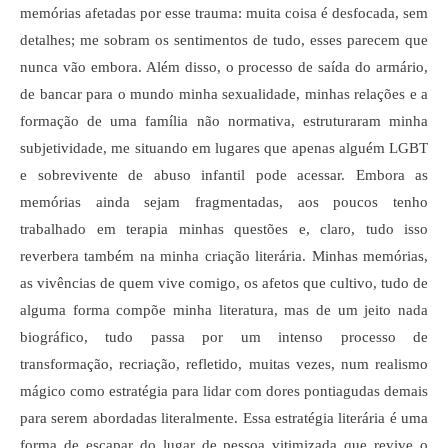
memórias afetadas por esse trauma: muita coisa é desfocada, sem
detalhes; me sobram os sentimentos de tudo, esses parecem que
nunca vão embora. Além disso, o processo de saída do armário,
de bancar para o mundo minha sexualidade, minhas relações e a
formação de uma família não normativa, estruturaram minha
subjetividade, me situando em lugares que apenas alguém LGBT
e sobrevivente de abuso infantil pode acessar. Embora as
memórias ainda sejam fragmentadas, aos poucos tenho
trabalhado em terapia minhas questões e, claro, tudo isso
reverbera também na minha criação literária. Minhas memórias,
as vivências de quem vive comigo, os afetos que cultivo, tudo de
alguma forma compõe minha literatura, mas de um jeito nada
biográfico, tudo passa por um intenso processo de
transformação, recriação, refletido, muitas vezes, num realismo
mágico como estratégia para lidar com dores pontiagudas demais
para serem abordadas literalmente. Essa estratégia literária é uma
forma de escapar do lugar de pessoa vitimizada que revive o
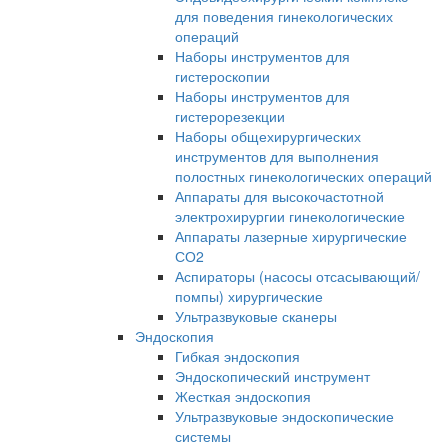
для поведения гинекологических
операций
Наборы инструментов для
гистероскопии
Наборы инструментов для
гистерорезекции
Наборы общехирургических
инструментов для выполнения
полостных гинекологических операций
Аппараты для высокочастотной
электрохирургии гинекологические
Аппараты лазерные хирургические
СО2
Аспираторы (насосы отсасывающий/
помпы) хирургические
Ультразвуковые сканеры
Эндоскопия
Гибкая эндоскопия
Эндоскопический инструмент
Жесткая эндоскопия
Ультразвуковые эндоскопические
системы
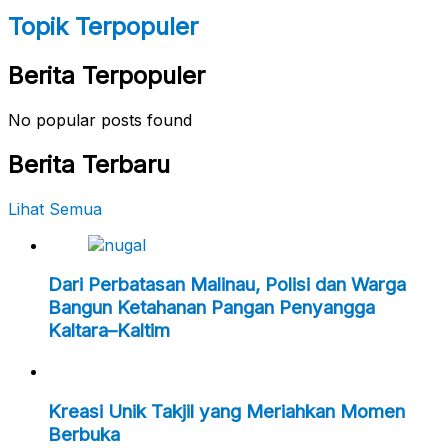
Topik Terpopuler
Berita Terpopuler
No popular posts found
Berita Terbaru
Lihat Semua
Dari Perbatasan Malinau, Polisi dan Warga
Bangun Ketahanan Pangan Penyangga
Kaltara–Kaltim
Kreasi Unik Takjil yang Meriahkan Momen
Berbuka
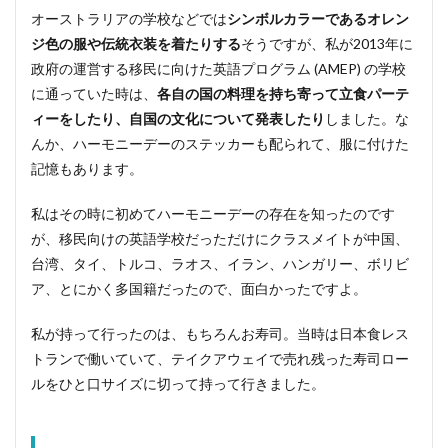
オーストラリアの学校などでは
シンボルカラーであるオレン
ジ色の服や伝統衣装を着たりする
そうですが、私が2013年に
政府の運営する移民に向けた英語プログラム (AMEP) の学校
に通っていた時は、
各自の国の料理を持ち寄って立食パーテ
ィーをしたり、自国の文化について発表したり
しました。な
んか、ハーモニーデーのステッカーも配られて、服に付けた
記憶もあります。
私はその時に初めてハーモニーデーの存在を知ったのです
が、移民向けの英語学校だっただけにクラスメイトが中国、
台湾、タイ、トルコ、ラオス、イラン、ハンガリー、ボリビ
ア、とにかく多国籍だったので、面白かったですよ。
私が持って行ったのは、もちろんお寿司。当時は日本食レス
トランで働いていて、テイクアウェイで売れ残った寿司ロー
ルをひと口サイズに切って持って行きました。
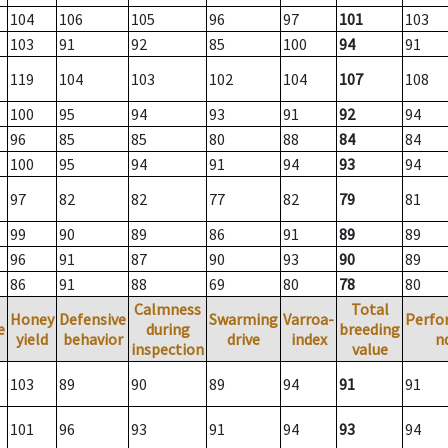
104
106
105
96
97
101
103
103
91
92
85
100
94
91
119
104
103
102
104
107
108
100
95
94
93
91
92
94
96
85
85
80
88
84
84
100
95
94
91
94
93
94
97
82
82
77
82
79
81
99
90
89
86
91
89
89
96
91
87
90
93
90
89
86
91
88
69
80
78
80
Calmness
Total
Honey
Defensive
Swarming
Varroa-
Perfo
e
during
breeding
yield
behavior
drive
index
n
inspection
value
103
89
90
89
94
91
91
101
96
93
91
94
93
94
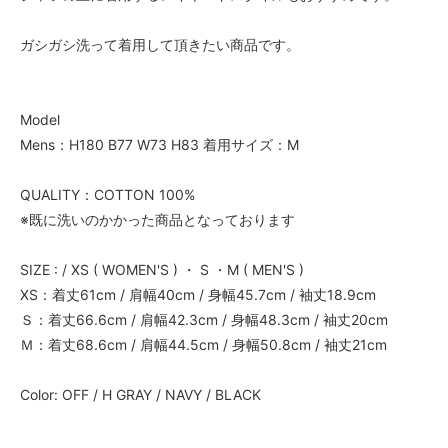
ガシガシ洗って着用して頂きたい商品です。
Model
Mens：H180 B77 W73 H83 着用サイズ：M
QUALITY：COTTON 100%
※既に洗いのかかった商品となっております
SIZE : / XS ( WOMEN'S ) ・ S ・M ( MEN'S )
XS：着丈61cm / 肩幅40cm / 身幅45.7cm / 袖丈18.9cm
Ｓ：着丈66.6cm / 肩幅42.3cm / 身幅48.3cm / 袖丈20cm
Ｍ：着丈68.6cm / 肩幅44.5cm / 身幅50.8cm / 袖丈21cm
Color: OFF / H GRAY / NAVY / BLACK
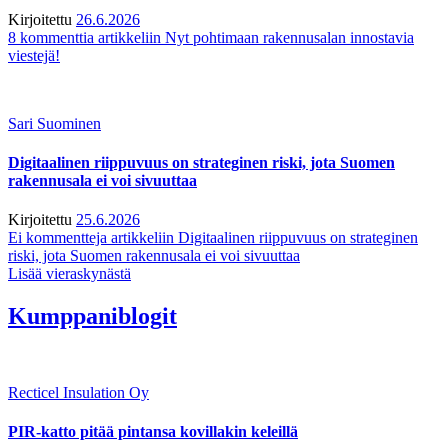
Kirjoitettu
26.6.2026
8 kommenttia
artikkeliin Nyt pohtimaan rakennusalan innostavia
viestejä!
Sari Suominen
Digitaalinen riippuvuus on strateginen riski, jota Suomen
rakennusala ei voi sivuuttaa
Kirjoitettu
25.6.2026
Ei kommentteja
artikkeliin Digitaalinen riippuvuus on strateginen
riski, jota Suomen rakennusala ei voi sivuuttaa
Lisää vieraskynästä
Kumppaniblogit
Recticel Insulation Oy
PIR-katto pitää pintansa kovillakin keleillä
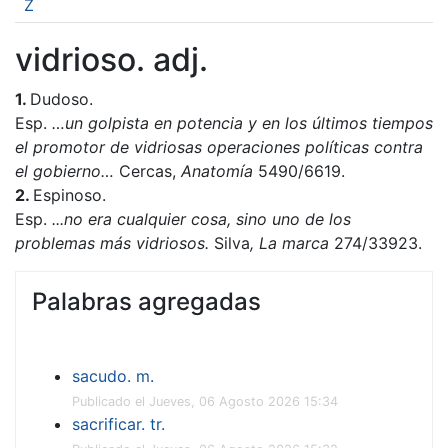
Z
vidrioso. adj.
1.
Dudoso.
Esp.
…un golpista en potencia y en los últimos tiempos
el promotor de vidriosas operaciones políticas contra
el gobierno…
Cercas,
Anatomía
5490/6619.
2.
Espinoso.
Esp.
...no era cualquier cosa, sino uno de los
problemas más vidriosos.
Silva
, La marca
274/33923.
Palabras agregadas
sacudo. m.
Publicado el Jueves, 06 Agosto 2026 15:34
sacrificar. tr.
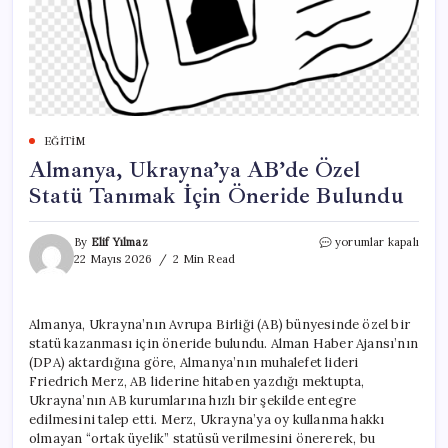
EĞITIM
Almanya, Ukrayna’ya AB’de Özel
Statü Tanımak İçin Öneride Bulundu
Almanya,
By
Elif Yılmaz
yorumlar kapalı
Ukrayna’ya
22 Mayıs 2026
2 Min Read
AB’de
Özel
Statü
Almanya, Ukrayna’nın Avrupa Birliği (AB) bünyesinde özel bir
Tanımak
statü kazanması için öneride bulundu. Alman Haber Ajansı’nın
İçin
Öneride
(DPA) aktardığına göre, Almanya’nın muhalefet lideri
Bulundu
Friedrich Merz, AB liderine hitaben yazdığı mektupta,
için
Ukrayna’nın AB kurumlarına hızlı bir şekilde entegre
edilmesini talep etti. Merz, Ukrayna’ya oy kullanma hakkı
olmayan “ortak üyelik” statüsü verilmesini önererek, bu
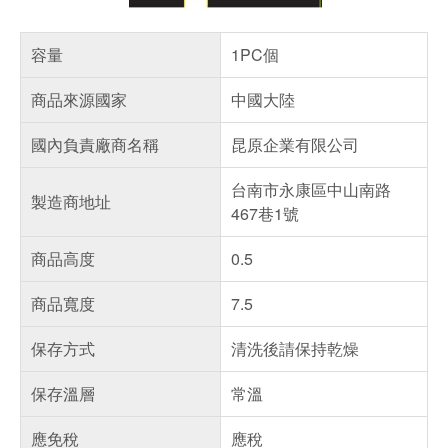
容量
1PC個
商品來源國家
中國大陸
國內負責廠商名稱
昆原企業有限公司
台南市永康區中山南路
製造商地址
467巷1號
商品高度
0.5
商品寬度
7.5
保存方式
清洗後請保持乾燥
保存溫層
常溫
應免稅
應稅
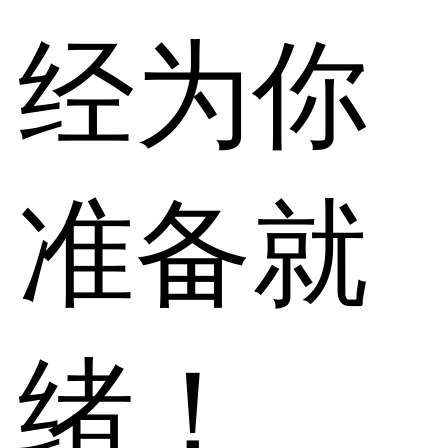
经为你
准备就
绪！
◇ ◇ ◇ ◇ ◇ ◇ ◇
- _WHAT IS REQUIRED_
Rewrite the rows from the start through the line containing "de bancar para", replacing "sentimentos" with "sensações" and changing nothing else. Leave the pictures out of your answer.

- _ANSWER BELOW_
memórias afetadas por esse trauma: muita coisa é desfocada, sem
detalhes; me sobram os sensações de tudo, esses parecem que
nunca vão embora. Além disso, o processo de saída do armário,
de bancar para o mundo minha sexualidade, minhas relações e a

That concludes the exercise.